Don’t Bomb Syria was a big protest, attended by several thousand people, and obviously rather larger than the police had planned for, and it soon became obvious that their attempts to keep traffic flowing had been a mistake. It’s hard to think of any road in London which is a vital route – there are always other ways to drive from A to B, and there are often closures for various ceremonial or sporting events, but sometimes the whole purpose of policing protests appears to be to keep traffic moving.

The numbers present forced them to  close the southbound carriageway a few minutes before the rally started, but they continued to keep traffic flowing northbound, having to keep clearing off groups of protesters who kept coming onto it from the pavement to get closer to the speakers. Finally enough people decided they had had enough of the police action and a large crowd moved on to the road and after a while sat down and blocked it.

London has been very slow to take the obvious move of pedestrianising some of its central areas; while many suburban high streets are now traffic-free, Oxford St is still full of traffic and Parliament Square remains a large traffic island. Almost everyone feels that Trafalgar Square is so much improved after the North Terrace was finally pedestrianised in 2003 – except for the National Gallery, which is upset by the buskers and ‘living statues’ who lower the tone by performing there. Much as I hate ‘living statues’,  and would certainly welcome some form of cull, it is far more pleasant now than when the area was full of buses, lorries and diesel fumes.

I wasn’t happy with some of the speakers at the protest, although I agreed that a military intervention by the UK at this time was unlikely to have any positive effect. We should have acted much earlier, though not directly, rather than speaking in support the Syrian opposition and against the dictator Assad but refusing to give those who opposed him any material support.

While the Russian position perhaps made it impossible to act directly it would have been possible to find ways for the Syrian rebels to have much more effective defence against the air attacks of the Syrian regime, and to stop the huge oil exports, mainly smuggled through our ally Turkey which have largely financed ISIS.

What I waited for in vain as I photographed the speakers at the event was for anyone giving a view from the Syrian opposition – instead we got many of the same speakers who get paraded at every Stop the War protest. Some of them are worth listening to, others too predictable to be really worth the effort. And several did stress the need to take effective action about the Turkish oil smuggling that is funding ISIS – something the Russian bombing and press releases have made us all aware of.

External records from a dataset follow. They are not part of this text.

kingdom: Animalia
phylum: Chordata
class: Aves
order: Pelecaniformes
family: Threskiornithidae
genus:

From a purely technical point of view it is always a pleasure to watch and listen to speakers such as George Galloway and Tariq Ali, whether or not what they are talking makes sense (and usually at least some of it does.)  Some of the others can reliably be expected to speak good sense, but  as I say in Speakers at Don’t Bomb Syria

” I was left waiting and wanting. There with notebook poised ready to write down the names of the speakers representing the Syrians and the Syrian Kurds, who should surely have been at the forefront of this protest rather than so many old ‘Stop the War’ war-horses. None came, not because none were available or willing to speak, but because the politics of those most closely involved don’t accord with those of Stop the War.”

Eventually I lost interest in the speeches and concentrated on the large group by now blocking the road, as you can see in the third part of my report:  Don’t Bomb Syria Blocks Whitehall.

After around an hour, people were beginning to leave, and the arrival of more police who then went around telling people they would be arrested if they continued to sit in the roadway fairly quickly persuaded the others it was time to end their protest.